In his second season with Ashdod, Thomas finished the season as the league second-leading scorer with 19.1 points, while also averaging 5.2 rebounds, 1.7 assists and 1.1 steals per game. Thomas helped Ashdod reach the 2016 Israeli State Cup Final, where they eventually lost Maccabi Tel Aviv.

=== Maccabi Rishon LeZion (2016–2017) ===
On July 31, 2016, Thomas signed a one-year deal with Maccabi Rishon LeZion. On October 19, 2016, Thomas recorded a season-high 23 points, shooting 8-of-16 from the field, along with three rebounds and two steals in a 72–64 win over Kataja. On April 18, 2017, Thomas participated in the 2017 Israeli League All-Star Game. In 52 games played during the 2016–17 season, he averaged 12.2 points, 4.4 rebounds and 1.3 assists per game. Thomas helped Rishon LeZion reach the 2017 Israeli League Final Four, where they eventually lost to Hapoel Jerusalem in the semifinals.

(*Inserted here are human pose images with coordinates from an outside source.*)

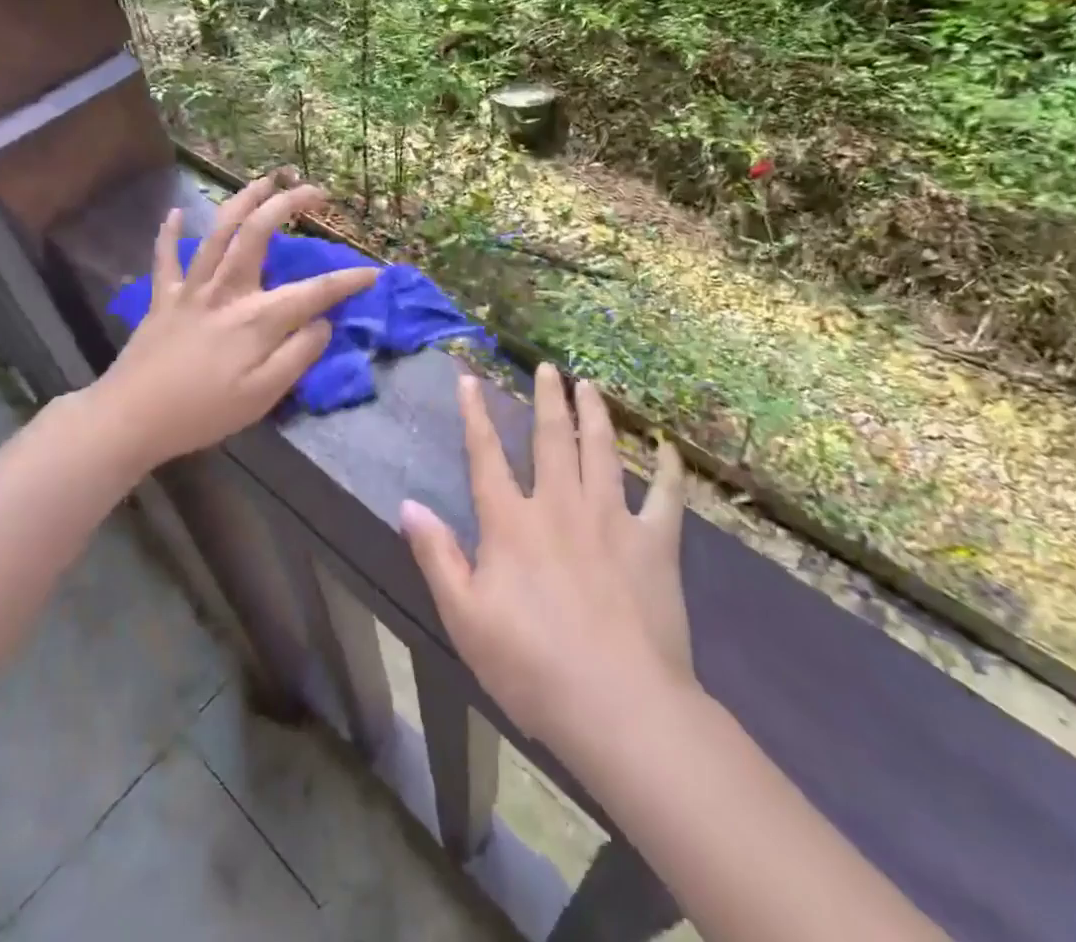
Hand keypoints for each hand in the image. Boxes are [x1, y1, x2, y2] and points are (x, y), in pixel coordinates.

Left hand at [87, 174, 379, 472]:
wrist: (130, 419)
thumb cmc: (204, 412)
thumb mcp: (263, 395)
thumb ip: (298, 355)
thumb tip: (322, 322)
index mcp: (257, 317)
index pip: (314, 292)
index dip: (347, 282)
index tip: (372, 274)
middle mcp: (227, 290)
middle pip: (260, 232)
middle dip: (290, 204)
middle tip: (315, 192)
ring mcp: (191, 289)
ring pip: (219, 231)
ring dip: (244, 199)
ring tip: (266, 180)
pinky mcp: (163, 297)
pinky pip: (165, 257)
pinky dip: (169, 233)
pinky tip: (174, 212)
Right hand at [401, 364, 692, 753]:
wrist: (619, 707)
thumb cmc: (532, 667)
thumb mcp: (464, 618)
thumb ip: (437, 556)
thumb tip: (408, 505)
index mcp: (512, 522)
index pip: (486, 456)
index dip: (476, 415)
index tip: (470, 380)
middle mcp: (560, 505)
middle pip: (552, 438)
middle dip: (547, 398)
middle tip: (548, 367)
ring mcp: (611, 519)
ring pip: (602, 451)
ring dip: (594, 414)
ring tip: (589, 386)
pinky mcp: (655, 543)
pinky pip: (664, 495)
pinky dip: (666, 468)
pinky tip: (665, 446)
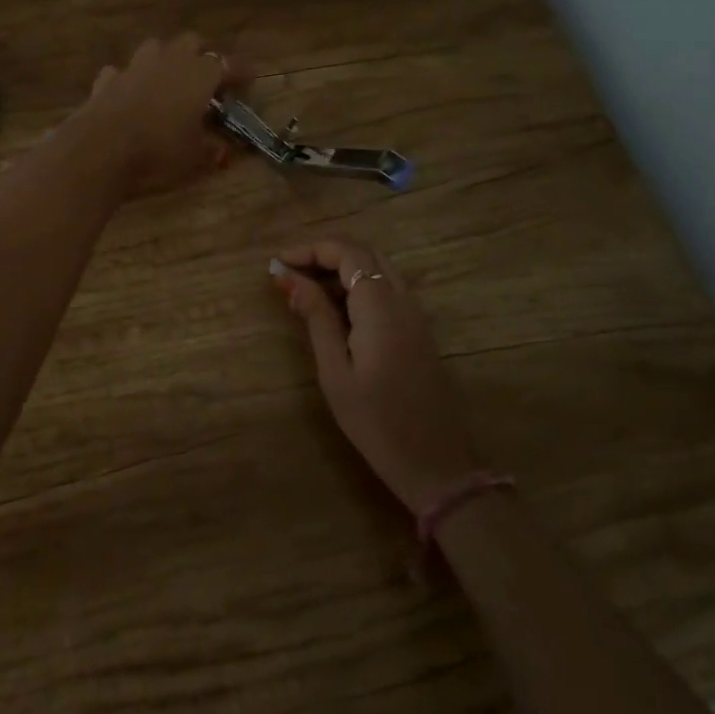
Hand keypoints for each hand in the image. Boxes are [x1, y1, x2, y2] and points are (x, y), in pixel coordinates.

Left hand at [75, 34, 236, 198]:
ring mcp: (134, 67)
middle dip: (201, 57)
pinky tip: (129, 94)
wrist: (99, 151)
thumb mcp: (195, 158)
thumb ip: (213, 150)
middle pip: (191, 43)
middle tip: (207, 81)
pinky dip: (128, 80)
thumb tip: (224, 150)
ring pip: (155, 48)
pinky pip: (121, 71)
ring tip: (168, 81)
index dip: (240, 72)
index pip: (228, 65)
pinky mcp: (106, 81)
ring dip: (164, 59)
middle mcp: (168, 62)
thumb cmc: (158, 152)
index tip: (249, 80)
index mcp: (199, 75)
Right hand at [273, 237, 478, 512]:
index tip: (279, 264)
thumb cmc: (375, 421)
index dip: (310, 249)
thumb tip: (291, 280)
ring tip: (305, 291)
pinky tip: (336, 311)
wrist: (436, 463)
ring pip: (378, 269)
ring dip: (342, 269)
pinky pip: (388, 289)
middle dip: (325, 255)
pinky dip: (359, 286)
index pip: (347, 252)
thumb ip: (316, 318)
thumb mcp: (335, 372)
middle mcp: (403, 300)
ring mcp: (416, 314)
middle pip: (364, 254)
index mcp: (381, 306)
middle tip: (290, 274)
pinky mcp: (419, 330)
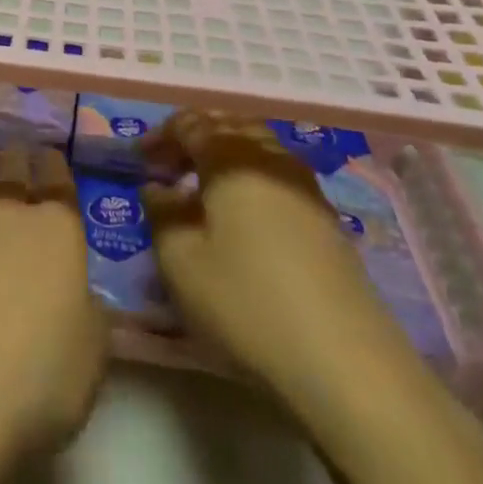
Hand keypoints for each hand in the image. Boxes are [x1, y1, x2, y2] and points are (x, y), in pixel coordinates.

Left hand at [0, 146, 106, 483]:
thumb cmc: (35, 380)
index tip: (52, 161)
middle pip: (12, 166)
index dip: (55, 165)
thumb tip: (77, 293)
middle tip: (22, 160)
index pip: (57, 177)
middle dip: (20, 159)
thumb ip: (89, 312)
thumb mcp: (92, 356)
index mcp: (57, 227)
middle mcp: (6, 210)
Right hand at [142, 111, 419, 402]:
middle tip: (168, 165)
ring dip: (225, 154)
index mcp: (232, 157)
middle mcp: (272, 158)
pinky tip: (240, 213)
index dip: (161, 135)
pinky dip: (250, 175)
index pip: (192, 123)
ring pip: (258, 146)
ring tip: (201, 187)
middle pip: (230, 125)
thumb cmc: (246, 301)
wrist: (344, 360)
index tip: (138, 160)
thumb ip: (161, 213)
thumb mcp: (180, 260)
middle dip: (195, 136)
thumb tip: (158, 188)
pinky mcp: (326, 218)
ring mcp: (306, 186)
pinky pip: (277, 173)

=== Pallacanestro Cantù (2017–2018) ===
On July 31, 2017, Thomas signed with the Italian team Pallacanestro Cantù for the 2017–18 season. Thomas helped Cantù reach the 2018 Italian Cup Semifinals where they eventually lost to Brescia.

=== Legnano Knights (2019) ===
On January 9, 2019, Thomas signed with Legnano Knights of the Italian Serie A2 Basket for the rest of the season. In 21 games played for Legnano, he led the league in scoring with 24.6 points per game, to go with 7.4 rebounds and 1.6 assists per game.

=== Ravenna (2019–2020) ===
On July 18, 2019, Thomas signed with Ravenna for the 2019–20 season. Where Thomas led the team to number 1 overall in the league and avg. 18.8 pts, 7 rebs, 2.5 assts, and 1 block per contest.

=== Givova Scafati (2020–2021) ===
On June 30, 2020, he has signed with Givova Scafati of the Italian Serie A2 Basket.

=== Hermine Nantes Basket (2021–2022) ===
On August 25, 2021, Thomas signed with Hermine Nantes Basket of the French LNB Pro B.

=== Peñarol (2022–present) ===
In September 2022, Thomas joined the Uruguayan side Peñarol.